**** TEXT PROVIDED

The National Museum of Military Vehicles is a military history museum in Dubois, Wyoming.

Established in 2020, the 160,000 sqft museum was founded by Dan and Cynthia Starks and built between May 2017 and August 2020. More than 500 military vehicles and a significant firearms collection are on display at the museum along with other artifacts. Starks, a former lawyer and medical industry CEO, funded the $100 million museum.

Items on display include hardware ranging from the Spanish American War up until the Iraq War and War in Afghanistan (2001-2021). The museum contains four main galleries and an outdoor "Wall of Reflection".

A second major building on campus, The Poolaw Building, opened in September 2022. The building is named after First Lieutenant Pascal C. Poolaw Sr., who served with the United States Army in World War II, the Korean War, and the Vietnam War. He is the United States' most decorated Native American, with 42 medals and citations, including four Silver Stars, five Bronze Stars, as well as three Purple Hearts – one for each war.

The tour begins in the Unknown Soldiers Weapons Vault, whose main attraction is the rifle used to fire the first shots at the Battle of Bunker Hill. Guests will also find the Karl Smith collection - a world-class, extensive review of U.S. bayonets, muskets and swords; an Assembly Room with high-tech audio and video and seating for up to 500; The Canteen, a restaurant for guests; a commercial kitchen and administrative offices.

In 2023, the National Museum of Military Vehicles has received awards such as the TripAdvisor "Traveler's Choice" award for two years in a row and has received increased media coverage.

********

According to the museum text above, when did the Poolaw Building open?

**** EXTRACTED MATERIAL

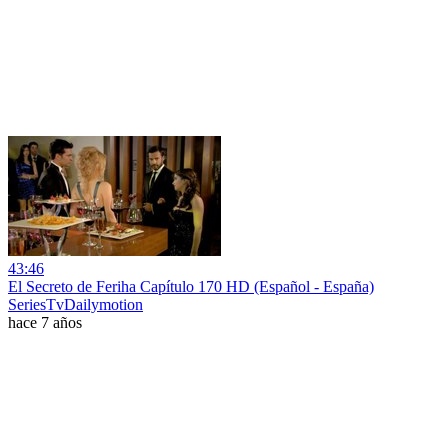
43:46
El Secreto de Feriha Capítulo 170 HD (Español - España)
SeriesTvDailymotion
hace 7 años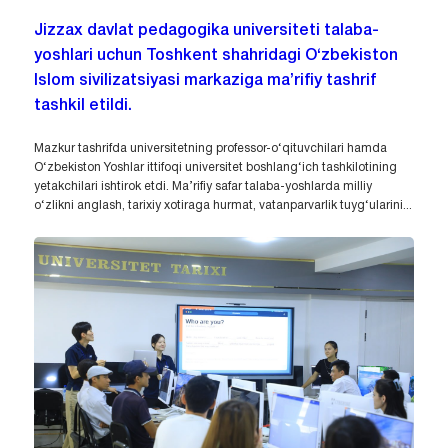
Jizzax davlat pedagogika universiteti talaba-
yoshlari uchun Toshkent shahridagi O‘zbekiston
Islom sivilizatsiyasi markaziga ma’rifiy tashrif
tashkil etildi.
Mazkur tashrifda universitetning professor-o‘qituvchilari hamda
O‘zbekiston Yoshlar ittifoqi universitet boshlang‘ich tashkilotining
yetakchilari ishtirok etdi. Ma’rifiy safar talaba-yoshlarda milliy
o‘zlikni anglash, tarixiy xotiraga hurmat, vatanparvarlik tuyg‘ularini...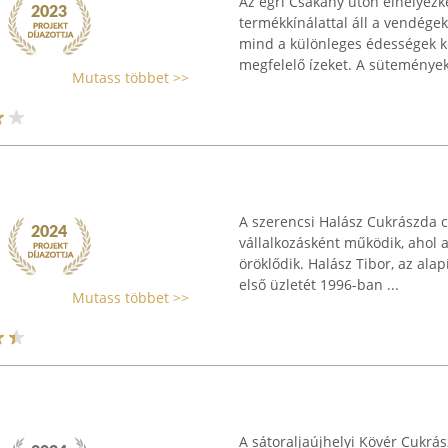
Az egri Csákány úton elhelyezk
termékkínálattal áll a vendég
mind a különleges édességek k
megfelelő ízeket. A sütemények,
Mutass többet >>
A szerencsi Halász Cukrászda c
vállalkozásként működik, ahol 
öröklődik. Halász Tibor, az alap
első üzletét 1996-ban ...
Mutass többet >>
A sátoraljaújhelyi Kövér Cukrás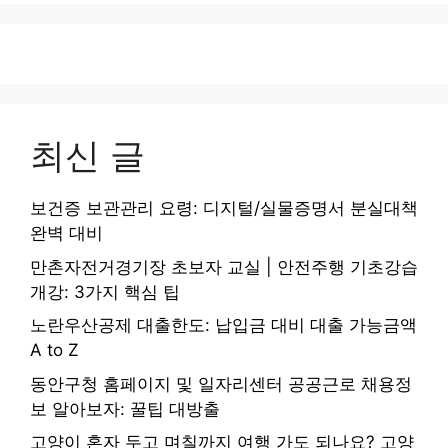
최신 글
보건증 보관관리 요령: 디지털/실물증명서 분실대책
완벽 대비
만촌자전거경기장 초보자 교실 | 안전주행 기초강습
개강: 3가지 핵심 팁
노란우산공제 대출한도: 납입금 대비 대출 가능금액
A to Z
동안구청 홈페이지 및 일자리센터 공공근로 채용정
보 알아보자: 꿀팁 대방출
고양이 혼자 두고 며칠까지 여행 가도 되나요? 고양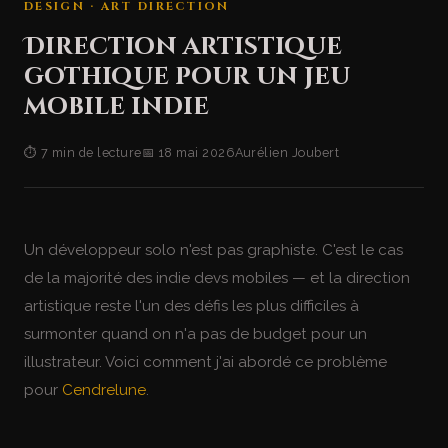
DESIGN · ART DIRECTION
Direction artistique
gothique pour un jeu
mobile indie
⏱ 7 min de lecture
📅 18 mai 2026
Aurélien Joubert
Un développeur solo n'est pas graphiste. C'est le cas
de la majorité des indie devs mobiles — et la direction
artistique reste l'un des défis les plus difficiles à
surmonter quand on n'a pas de budget pour un
illustrateur. Voici comment j'ai abordé ce problème
pour
Cendrelune
.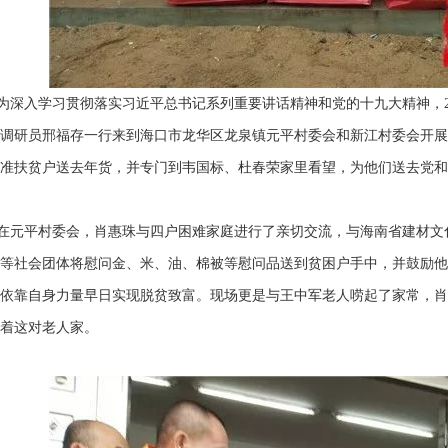
入学习贯彻落实习近平总书记系列重要讲话精神和党的十九大精神，201
调研员邢福存一行来到海口市龙华区龙泉镇元平村委会和新江村委会开展
准扶贫户送去年货，并专门到韦国标、杜春荣家里看望，为他们送去党和
元平村委会，肖惠珠与四户困难家庭进行了亲切交流，与海南省建材文化
等社会团体将慰问金、米、油、棉被等慰问品送到贫困户手中，并鼓励他
依靠自身力量早日实现脱贫致富。现场更是与王中军老人唠起了家常，肖
着这对老人家。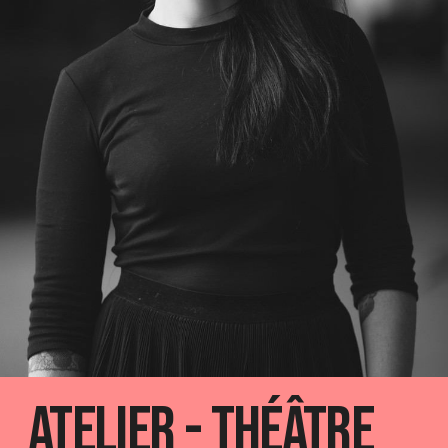
Atelier - Théâtre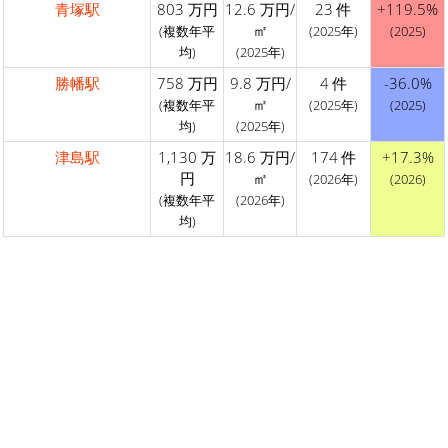
青塚駅
803 万円
12.6 万円/
23 件
+119.5%
㎡
(複数年平
(2025年)
(2025)
均)
(2025年)
勝幡駅
758 万円
9.8 万円/
4 件
-36.0%
㎡
(複数年平
(2025年)
(2025)
均)
(2025年)
津島駅
1,130 万
18.6 万円/
174 件
+17.3%
円
㎡
(2026年)
(2026)
(複数年平
(2026年)
均)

********

ANSWER SECTION:
September 2022